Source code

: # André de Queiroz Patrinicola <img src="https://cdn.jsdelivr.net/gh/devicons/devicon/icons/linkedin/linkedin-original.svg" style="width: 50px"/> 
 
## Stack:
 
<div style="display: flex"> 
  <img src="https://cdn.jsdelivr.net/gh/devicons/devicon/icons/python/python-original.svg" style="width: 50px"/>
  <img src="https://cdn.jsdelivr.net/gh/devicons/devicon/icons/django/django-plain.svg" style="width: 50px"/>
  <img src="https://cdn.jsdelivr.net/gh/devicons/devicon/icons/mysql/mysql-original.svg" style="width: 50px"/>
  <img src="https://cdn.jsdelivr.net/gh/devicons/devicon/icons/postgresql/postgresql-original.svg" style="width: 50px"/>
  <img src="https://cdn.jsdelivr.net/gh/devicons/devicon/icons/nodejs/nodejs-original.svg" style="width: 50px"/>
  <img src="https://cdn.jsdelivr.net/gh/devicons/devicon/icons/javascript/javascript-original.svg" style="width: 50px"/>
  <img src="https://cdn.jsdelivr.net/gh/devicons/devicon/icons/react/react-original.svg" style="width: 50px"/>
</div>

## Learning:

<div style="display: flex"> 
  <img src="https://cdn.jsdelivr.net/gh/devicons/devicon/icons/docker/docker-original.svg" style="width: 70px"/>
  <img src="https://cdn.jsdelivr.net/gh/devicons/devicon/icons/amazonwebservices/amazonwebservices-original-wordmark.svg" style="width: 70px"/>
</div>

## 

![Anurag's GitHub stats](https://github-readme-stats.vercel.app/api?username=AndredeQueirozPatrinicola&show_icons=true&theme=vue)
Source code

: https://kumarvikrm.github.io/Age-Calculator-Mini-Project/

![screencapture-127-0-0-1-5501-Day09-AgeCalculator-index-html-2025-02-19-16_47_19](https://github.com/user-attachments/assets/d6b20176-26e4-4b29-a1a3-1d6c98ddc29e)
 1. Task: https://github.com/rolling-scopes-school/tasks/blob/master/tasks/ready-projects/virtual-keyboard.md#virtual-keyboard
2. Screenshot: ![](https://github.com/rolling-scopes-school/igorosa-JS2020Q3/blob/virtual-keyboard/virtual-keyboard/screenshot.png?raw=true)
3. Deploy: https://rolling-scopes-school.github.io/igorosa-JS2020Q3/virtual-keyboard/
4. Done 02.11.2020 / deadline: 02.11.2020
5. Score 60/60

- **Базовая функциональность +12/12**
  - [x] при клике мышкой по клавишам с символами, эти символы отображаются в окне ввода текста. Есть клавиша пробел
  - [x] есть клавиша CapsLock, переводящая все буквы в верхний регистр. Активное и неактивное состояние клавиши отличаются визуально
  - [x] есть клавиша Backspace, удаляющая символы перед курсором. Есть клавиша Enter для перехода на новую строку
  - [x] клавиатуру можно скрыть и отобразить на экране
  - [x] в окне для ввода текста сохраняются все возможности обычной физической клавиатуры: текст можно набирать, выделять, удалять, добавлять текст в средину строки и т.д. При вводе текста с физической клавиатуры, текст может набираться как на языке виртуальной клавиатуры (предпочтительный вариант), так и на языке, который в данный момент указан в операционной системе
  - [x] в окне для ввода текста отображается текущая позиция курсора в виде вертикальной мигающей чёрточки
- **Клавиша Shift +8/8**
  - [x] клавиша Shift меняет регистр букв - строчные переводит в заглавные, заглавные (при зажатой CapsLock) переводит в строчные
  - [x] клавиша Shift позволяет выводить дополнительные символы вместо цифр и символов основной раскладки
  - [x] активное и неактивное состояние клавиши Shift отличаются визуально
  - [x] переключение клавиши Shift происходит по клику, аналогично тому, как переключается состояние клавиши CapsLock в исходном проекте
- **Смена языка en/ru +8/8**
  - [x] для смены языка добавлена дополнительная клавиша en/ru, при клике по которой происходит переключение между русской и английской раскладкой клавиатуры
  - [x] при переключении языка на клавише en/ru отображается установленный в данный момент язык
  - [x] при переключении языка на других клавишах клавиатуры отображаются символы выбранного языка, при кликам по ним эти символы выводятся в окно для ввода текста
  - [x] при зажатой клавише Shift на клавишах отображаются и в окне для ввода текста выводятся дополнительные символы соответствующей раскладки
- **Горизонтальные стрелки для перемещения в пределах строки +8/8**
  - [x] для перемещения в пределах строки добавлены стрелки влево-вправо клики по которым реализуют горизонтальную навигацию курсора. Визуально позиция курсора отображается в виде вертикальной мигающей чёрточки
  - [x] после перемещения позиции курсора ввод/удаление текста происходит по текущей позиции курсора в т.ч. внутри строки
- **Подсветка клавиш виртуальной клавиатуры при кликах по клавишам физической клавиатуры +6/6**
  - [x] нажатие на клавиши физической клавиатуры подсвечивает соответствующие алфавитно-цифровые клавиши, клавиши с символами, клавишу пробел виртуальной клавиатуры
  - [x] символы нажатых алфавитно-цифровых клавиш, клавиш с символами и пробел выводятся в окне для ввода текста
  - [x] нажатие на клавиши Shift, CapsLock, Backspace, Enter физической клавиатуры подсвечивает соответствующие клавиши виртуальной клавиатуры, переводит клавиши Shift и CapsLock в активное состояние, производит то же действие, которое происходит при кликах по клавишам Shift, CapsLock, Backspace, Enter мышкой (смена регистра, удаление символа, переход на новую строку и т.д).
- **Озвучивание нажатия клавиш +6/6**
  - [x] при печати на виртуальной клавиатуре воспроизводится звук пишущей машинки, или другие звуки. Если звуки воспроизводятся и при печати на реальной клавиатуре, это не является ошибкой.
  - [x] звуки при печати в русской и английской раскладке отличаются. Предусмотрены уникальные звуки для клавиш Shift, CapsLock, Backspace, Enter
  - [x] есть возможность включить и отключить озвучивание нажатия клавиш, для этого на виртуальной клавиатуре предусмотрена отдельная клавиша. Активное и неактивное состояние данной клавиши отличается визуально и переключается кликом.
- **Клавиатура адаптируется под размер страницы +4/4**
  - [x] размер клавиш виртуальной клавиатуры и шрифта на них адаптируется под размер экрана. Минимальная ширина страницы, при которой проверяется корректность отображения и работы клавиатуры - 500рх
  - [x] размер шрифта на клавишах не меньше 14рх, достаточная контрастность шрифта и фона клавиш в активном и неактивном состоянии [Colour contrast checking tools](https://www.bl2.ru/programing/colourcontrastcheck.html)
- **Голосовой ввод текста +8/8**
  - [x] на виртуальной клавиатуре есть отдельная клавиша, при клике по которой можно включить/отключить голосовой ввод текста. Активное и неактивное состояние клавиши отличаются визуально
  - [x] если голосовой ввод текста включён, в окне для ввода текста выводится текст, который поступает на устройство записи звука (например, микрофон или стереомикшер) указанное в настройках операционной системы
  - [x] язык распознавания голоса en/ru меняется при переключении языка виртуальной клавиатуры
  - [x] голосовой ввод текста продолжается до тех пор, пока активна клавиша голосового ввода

————

- **What needs to be done**: Count the lines in the listing where the string "стрелки" appears, and give only the count.

- **The completed task**: 2